But around 3 p.m., the chair of the Kansas Republican Party sought to change that. The Kansas GOP sent out a press release condemning the comments, and identified the instructor in question as KU professor David Guth.
However, for anyone who was remotely following the incident — which centered on a statement that some men should be shot for believing that a woman isn’t smart enough to be president — it was clear that the Kansas GOP statement was incorrect. The Journal-World — as did other media outlets — had multiple sources on campus identifying the instructor as Phillip Lowcock, a lecturer in the Department of Health, Sport & Exercise Science.

photo by: File
David Guth
Guth, as a quick Google search would confirm, has been retired from KU since 2019. Guth, who was a journalism professor, was the subject of a free speech debate in 2013 when he made comments on Twitter that said “blood was on the hands” of the NRA following a mass shooting at the Navy Yard near Washington, D.C. He emphatically ended the tweet by saying next time “let it be your sons and daughters. Shame on you.

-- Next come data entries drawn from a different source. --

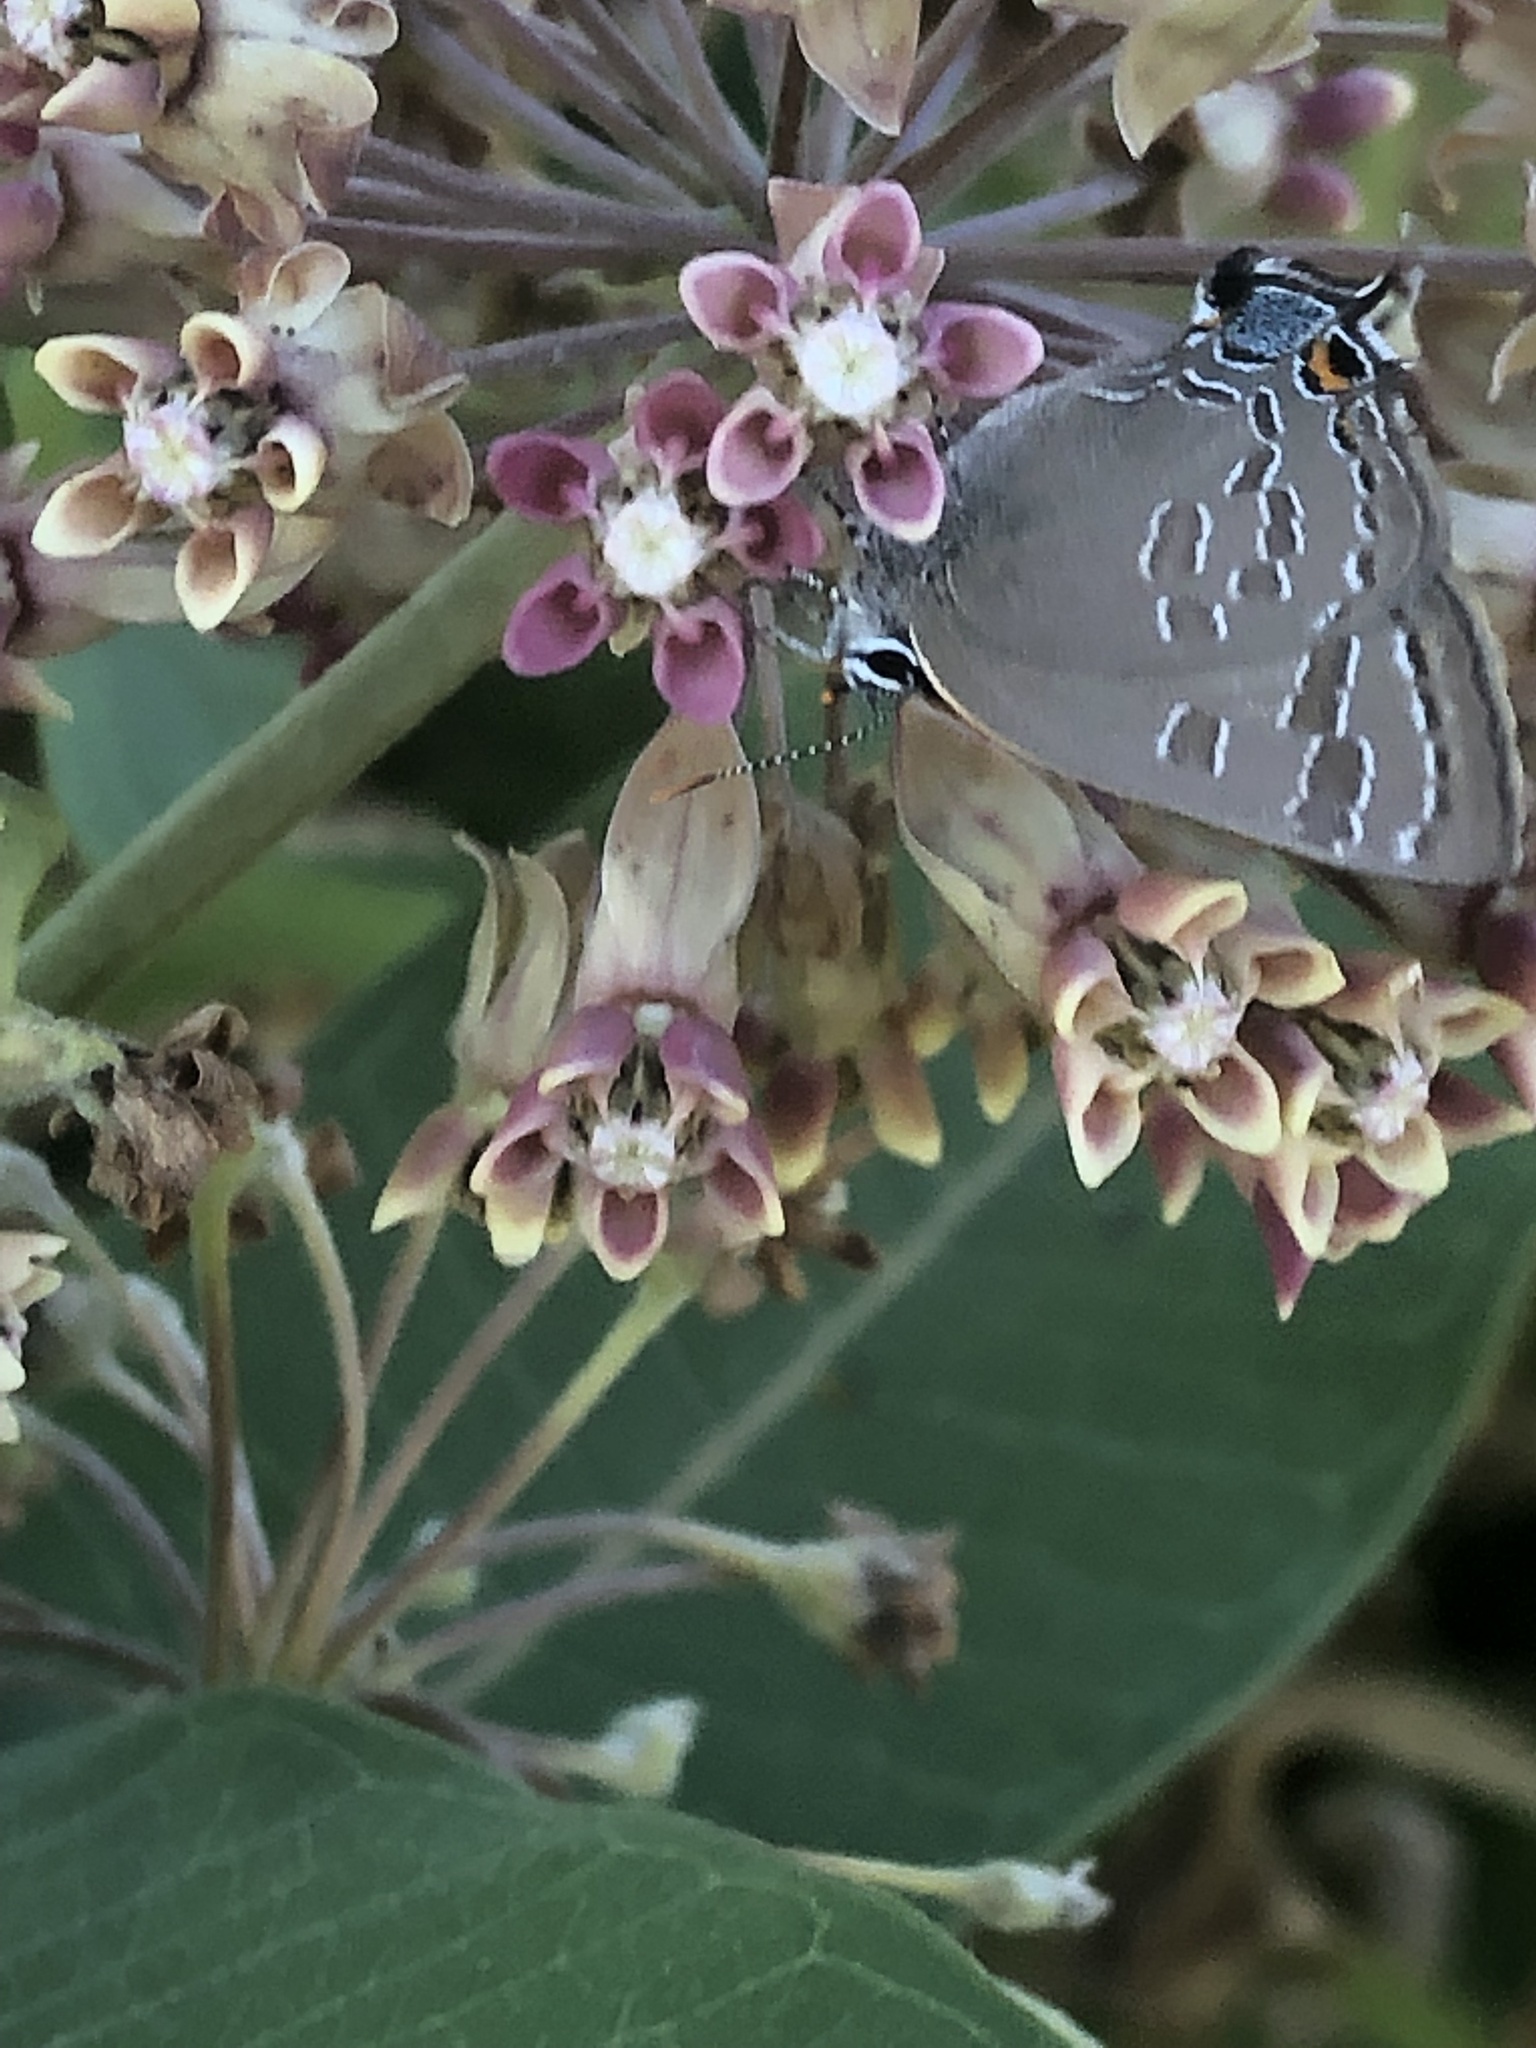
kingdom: Animalia
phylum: Arthropoda
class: Insecta
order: Lepidoptera
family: Lycaenidae
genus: Strymon
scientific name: Strymon caryaevorus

May God damn you.” The tweet drew wide condemnation, and many conservatives in the Kansas Legislature at the time called for Guth to be fired.
Fast forward to Wednesday, and the Kansas GOP again was calling on him to be fired.
“It should send a shiver down everyone’s spine if KU allows David Guth to return to instructing students,” Kansas GOP Chair Mike Brown said in the press release.
The release also highlighted the 2013 incident and alluded to KU not doing enough to punish Guth.
Shortly after receiving the Kansas GOP press release, the Journal-World reached out to a spokeswoman at KU, asking the university to confirm that the instructor in the most recent video was not Guth. Shortly thereafter, KU provided a statement to the Journal-World naming Lowcock as the instructor in the video.
About an hour after issuing its first press release, the Kansas GOP issued a new version with a correction, saying it had incorrectly attributed comments made by Lowcock to Guth. The correction, though, also offered this: “However, both of these individuals worked for the University of Kansas, and both their comments are vile.”
After being put on leave for his comments 11 years ago, Guth told the Journal-World that he had received numerous death threats among the thousands of angry emails, tweets and phone calls from strangers.